◆ TEXTE À LIRE ◆
•••••

Première différence (montrer le «livre»): le livre qui donne les réponses, ce livre est fermé. Il y a sept sceaux qui empêchent de l’ouvrir. Impossible! Et on nous dit que personne de chez personne n’est capable de le desceller et d’en permettre la lecture.
Ainsi donc, les explications à nos mystères, elles restent cachées. Personne sur la terre, vraiment personne, ne peut donner des réponses justes aux questions des victimes, aux «pourquoi». C’est essentiel.
Il y a des quantités de gens qui croient savoir répondre à toutes ces interrogations. Ceux qui ont le pouvoir pensent détenir aussi le savoir. L’Empereur de Rome, par exemple.
Mais non. Sur terre, personne ne peut. L’Empereur de Rome pas plus qu’un autre. Seul un extraterrestre en est capable! Quelqu’un qui vient d’ailleurs, celui que notre Apocalypse appelle l’Agneau. L’Agneau, c’est une figure cachée du Christ, vous l’avez compris.
Vous voudriez ouvrir ce livre? Vous voudriez que je l’ouvre? Non, impossible. Il restera fermé. Ni vous ni moi ne sommes capables, ou «dignes» d’accéder aux réponses ultimes. Mais nous savons qu’elles existent, même si elles nous sont inaccessibles pour l’instant. Souvenez-vous en: nous savons qu’elles existent.
Deuxième différence avec les autres apocalypses de l’époque: c’est à propos du héros, celui qu’on appelle ici «le fort», «le lion de Juda», «le fils de David». Eh bien dans les autres apocalypses, on voit le SuperHéros arriver en pleine puissance, il venge les croyants massacrés, il élimine les méchants sans pitié. Il démolit les adversaires de Dieu. Bref, il fait trois fois plus de mal que ceux qu’il combat n’en ont commis!
Jésus n’agit pas ainsi, vous l’avez compris. Il est «le lion de Juda», «le fort», «le descendant de David», oui, mais il a l’apparence (vous vous souvenez?), il a l’apparence d’un agneau. Et davantage encore: d’un agneau égorgé. Jésus ne vient pas détruire les méchants qui nous massacrent ou nous terrorisent; il vient souffrir avec nous, comme nous. Il est solidaire de tous les égorgés de la terre.
Et c’est vraiment ce qu’il a fait: en acceptant de mourir crucifié, il nous donne la plus belle preuve de solidarité pour nous. La plus belle manière de nous dire «je t’aime». De nous aider à vivre.

•••••

◆ DONNÉES FOURNIES ◆
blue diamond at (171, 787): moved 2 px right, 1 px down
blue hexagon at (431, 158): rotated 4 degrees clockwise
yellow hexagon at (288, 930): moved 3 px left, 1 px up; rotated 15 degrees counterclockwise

•••••

◆ LES CONSIGNES ◆
a) Répondez aux questions suivantes à partir du texte :
(i) Combien de sceaux empêchent d'ouvrir le livre ?
(ii) Quel personnage le texte cite-t-il en exemple de ceux qui ont le pouvoir et pensent détenir aussi le savoir ?
(iii) Quelle apparence Jésus a-t-il, selon le texte ?
b) Reproduisez fidèlement le passage du texte de « Deuxième différence avec » à « n’en ont commis! ».

◆ RÉPONSES ◆
a)
(i) Sept sceaux.
(ii) L'Empereur de Rome.
(iii) L'apparence d'un agneau égorgé.

b)
Deuxième différence avec les autres apocalypses de l’époque: c’est à propos du héros, celui qu’on appelle ici «le fort», «le lion de Juda», «le fils de David». Eh bien dans les autres apocalypses, on voit le SuperHéros arriver en pleine puissance, il venge les croyants massacrés, il élimine les méchants sans pitié. Il démolit les adversaires de Dieu. Bref, il fait trois fois plus de mal que ceux qu’il combat n’en ont commis!